## PROBLEM DETAILS
Return all lines below containing the word "China".

%%

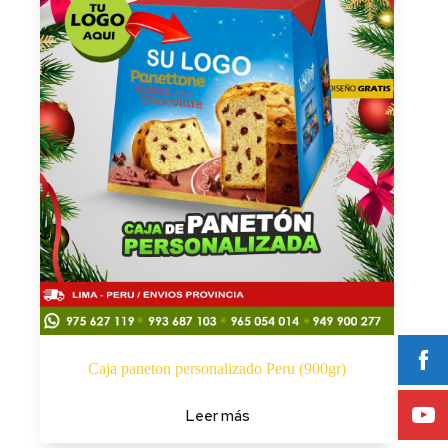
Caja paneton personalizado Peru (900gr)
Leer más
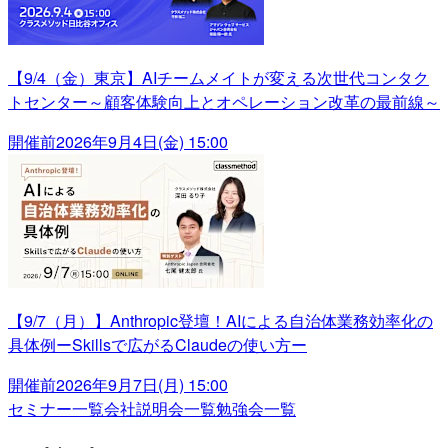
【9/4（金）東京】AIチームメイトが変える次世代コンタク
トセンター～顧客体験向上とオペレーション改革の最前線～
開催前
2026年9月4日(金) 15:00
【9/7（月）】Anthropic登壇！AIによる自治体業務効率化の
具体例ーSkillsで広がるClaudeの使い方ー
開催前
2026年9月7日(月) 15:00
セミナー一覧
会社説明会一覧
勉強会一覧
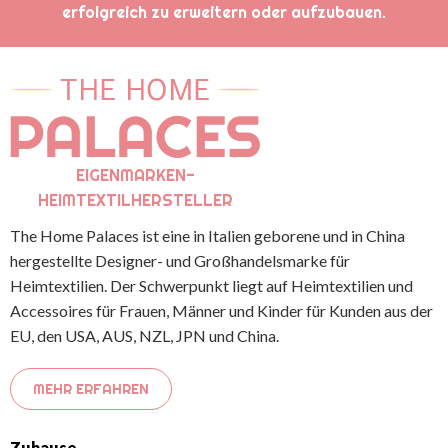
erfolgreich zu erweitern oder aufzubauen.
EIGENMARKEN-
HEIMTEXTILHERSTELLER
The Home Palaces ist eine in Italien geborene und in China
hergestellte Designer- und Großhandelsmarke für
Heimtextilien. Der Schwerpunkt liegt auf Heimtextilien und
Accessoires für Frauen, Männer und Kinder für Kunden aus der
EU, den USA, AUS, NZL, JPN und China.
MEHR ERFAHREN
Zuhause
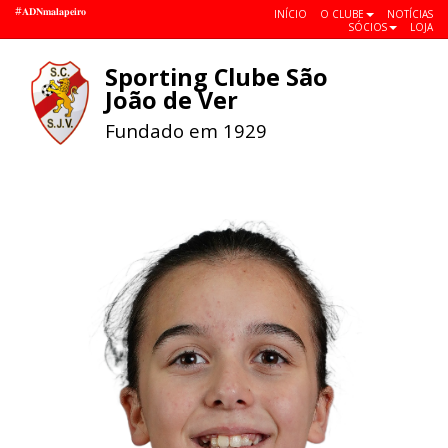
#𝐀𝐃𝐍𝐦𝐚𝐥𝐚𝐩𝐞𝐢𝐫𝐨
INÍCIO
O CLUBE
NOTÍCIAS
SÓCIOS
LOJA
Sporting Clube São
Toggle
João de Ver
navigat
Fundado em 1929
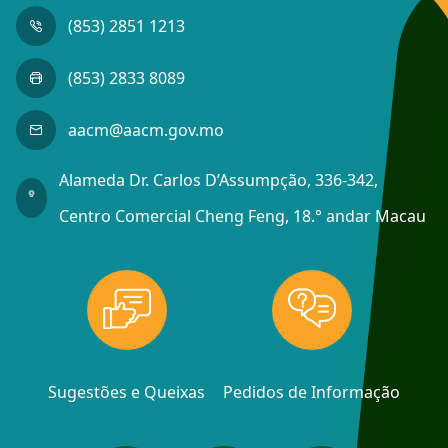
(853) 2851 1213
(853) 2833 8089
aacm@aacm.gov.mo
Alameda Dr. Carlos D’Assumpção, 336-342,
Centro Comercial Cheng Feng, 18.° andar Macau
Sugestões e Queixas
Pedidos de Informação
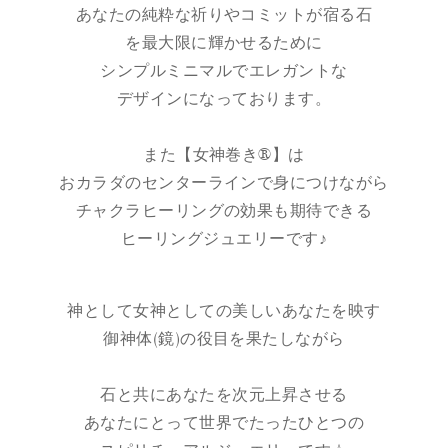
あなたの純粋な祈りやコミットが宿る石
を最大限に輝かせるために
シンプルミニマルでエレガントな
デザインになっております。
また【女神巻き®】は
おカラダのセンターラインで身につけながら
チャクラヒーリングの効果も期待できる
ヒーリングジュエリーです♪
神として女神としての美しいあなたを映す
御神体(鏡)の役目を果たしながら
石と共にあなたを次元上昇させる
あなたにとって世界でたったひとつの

%%
%%

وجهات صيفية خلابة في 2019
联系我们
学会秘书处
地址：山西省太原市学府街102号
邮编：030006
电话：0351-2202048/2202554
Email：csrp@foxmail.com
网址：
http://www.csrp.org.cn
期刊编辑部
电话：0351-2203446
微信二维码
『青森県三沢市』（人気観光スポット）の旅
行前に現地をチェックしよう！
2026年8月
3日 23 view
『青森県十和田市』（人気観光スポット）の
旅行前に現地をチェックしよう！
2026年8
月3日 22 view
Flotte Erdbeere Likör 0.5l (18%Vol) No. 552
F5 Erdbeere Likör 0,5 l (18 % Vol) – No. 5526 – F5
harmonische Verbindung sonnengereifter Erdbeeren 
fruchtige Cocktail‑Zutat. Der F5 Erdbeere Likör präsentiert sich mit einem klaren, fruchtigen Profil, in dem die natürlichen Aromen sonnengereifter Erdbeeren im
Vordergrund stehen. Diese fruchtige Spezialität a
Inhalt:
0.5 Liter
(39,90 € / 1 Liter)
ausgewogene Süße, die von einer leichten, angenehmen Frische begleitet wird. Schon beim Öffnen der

%%

## RESULT
The Home Palaces ist eine in Italien geborene und in China
EU, den USA, AUS, NZL, JPN und China.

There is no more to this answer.